The 92.45 collection rate, when compared to just a few years ago when it was in the high 80’s, means an almost $450,000 difference in actual dollars, Eichelberger said. That amount, he said, is enough to fund the conference’s Leadership Development program for one year.

“That’s what fundamentally has been done by the increased participation,” Eichelberger said. “We’ve been able to fund a significant ministry department simply by that increase in the collection rate without asking for an additional dollar from the average church.”

Eichelberger and Pier McPayten, BWC’s Controller, were quick to praise the 635 churches and their leadership for seeing the importance of apportionments as a way to share mission and ministry around the corner and around the world. They also credited the Conference Council on Finance and Administration for working on containing costs through the BWC, especially in a time of increasing prices in many key areas.

Inside the numbers, Eichelberger said that the picture is even stronger. That’s because when the Annual Conference budget is set, it is projecting up to 2 years in the future and assumes that a certain number of churches will be contributing. Over the course of those years, a handful of churches close, reducing the amount of apportionment contributions.

However, when looking at only the churches that were open at the end of the calendar year 2017, the apportionment receipts came in a 92.8 percent, Eichelberger said. 

Further breaking down of the numbers, Eichelberger said that 516 churches contributed 100 percent of apportionments, or 82 percent of the churches in the conference. That percentage is down from 84 percent in 2016, Eichelberger said, “but it still represents a real strength for the conference.”
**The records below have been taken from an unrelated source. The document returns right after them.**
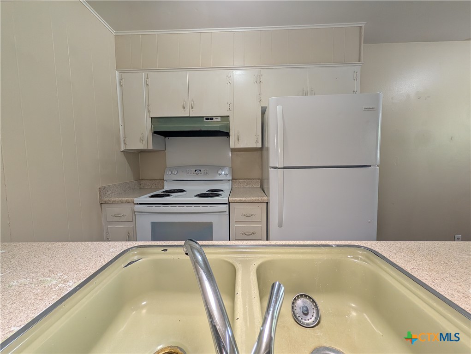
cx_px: 236
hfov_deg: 110.5
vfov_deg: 94.6
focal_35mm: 12
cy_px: 177
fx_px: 163
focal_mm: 2.02
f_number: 1.7
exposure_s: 1/120
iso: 62
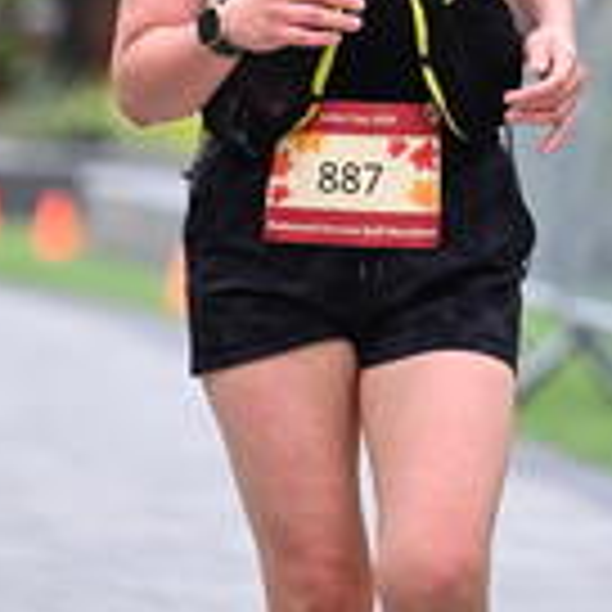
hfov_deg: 2.9
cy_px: -158
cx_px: 466
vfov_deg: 2.9
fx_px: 12041
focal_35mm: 602
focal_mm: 175
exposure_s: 1/1250
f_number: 2.8
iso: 640
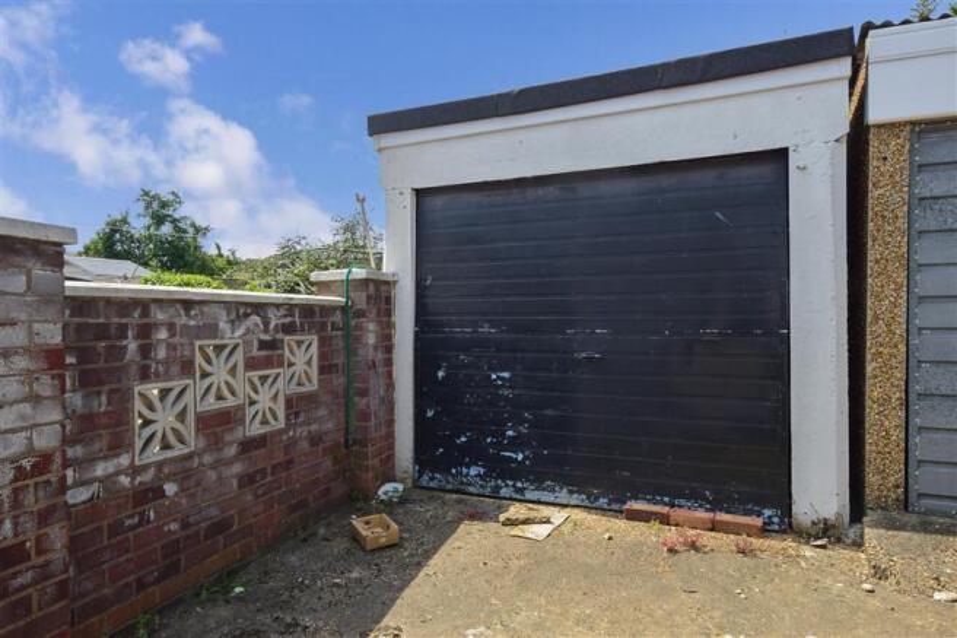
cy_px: 319
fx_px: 638
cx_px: 478
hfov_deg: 73.8
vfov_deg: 53.1
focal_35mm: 24
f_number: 22
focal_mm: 16
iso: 400
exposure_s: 1/125
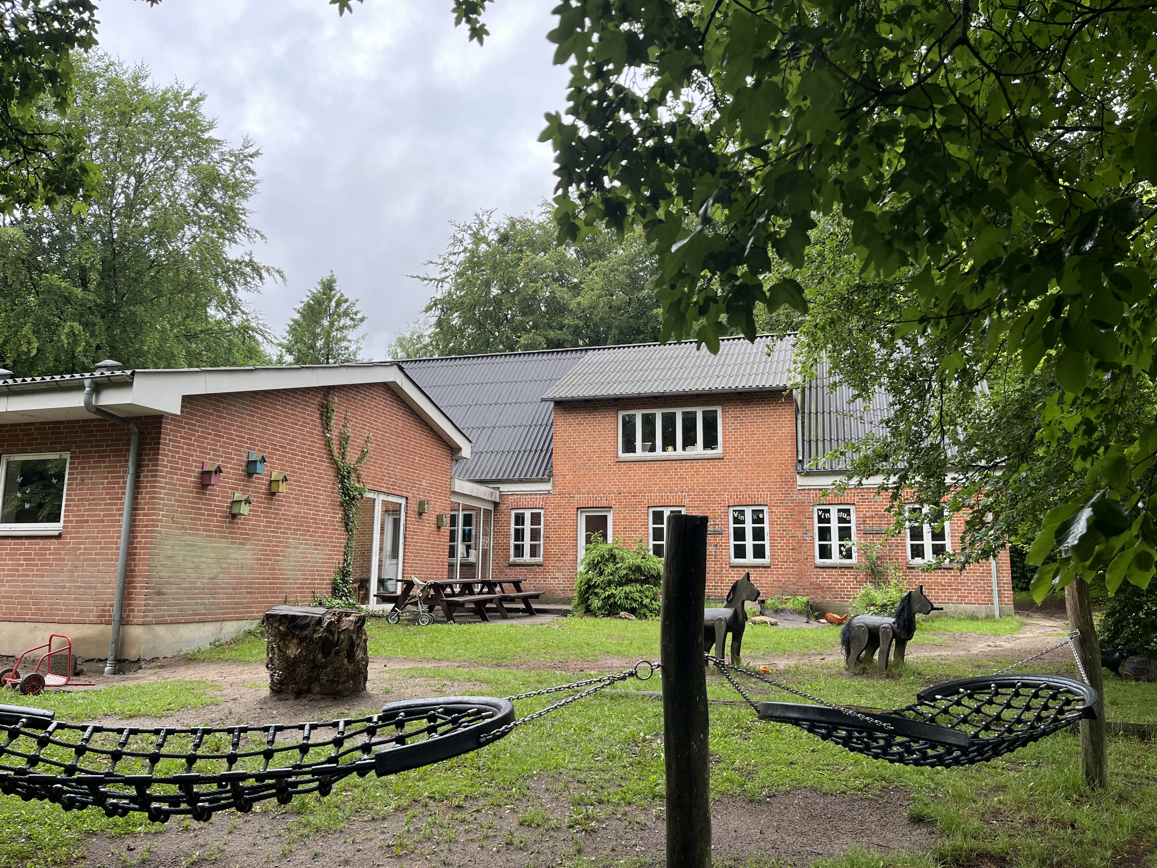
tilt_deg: +9.0
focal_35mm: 26
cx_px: 578
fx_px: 869
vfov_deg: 53.1
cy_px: 434
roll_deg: -0.7
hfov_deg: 67.3
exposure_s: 1/317
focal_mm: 5.1
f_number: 1.6
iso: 50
“For me, the bigger point this year is that we’ve been very focused, and districts have had good relationships with the churches,” Eichelberger said. “We’ve been working the system where churches, if they’re not at 100 percent, the conversation allows them to understand what will it take to get them back up to 100 percent, and that conversation has allowed us to identify goals for churches.”

Those goals, he added, may not mean reaching 100 percent in the immediate future, but they do signify reaching a higher percentage than the year before.

Eichelberger noted that the BWC’s apportionment budget has stayed flat for the past six years. That, he said, is another reason for a higher percentage as the capacity for giving in some churches has increased in that time.

“I think that the churches themselves are paying more consistently,” said McPayten. “They’re understanding their budget, they’re understanding their financial impact, that this is something they’re paying on a monthly basis versus paying at the end of the year.”

McPayten said that more churches are understanding better how their apportionments are calculated and where the money is going. She said that if there is a question about the calculation, church leaders should contact their district first. They can also contact the finance office at 800-492-2525.

McPayten credited the move by more congregations to online giving – and online payments to the conference – for a 3-year trend whereby a large influx of cash to the BWC at the end of a calendar year is dropping. Setting up regular, monthly payments, helps churches reach their apportionment, or mission share, goals and in reaching 100 percent, she said.

Eichelberger expects 2018 to be another strong year in stewardship and giving for the BWC. 

“The strength of the connection is being shown through the participation of more churches across all districts,” he said. “Congregations are wanting to set good goals for themselves, that challenge them and show continuous improvement, even if they’re not at 100 percent.”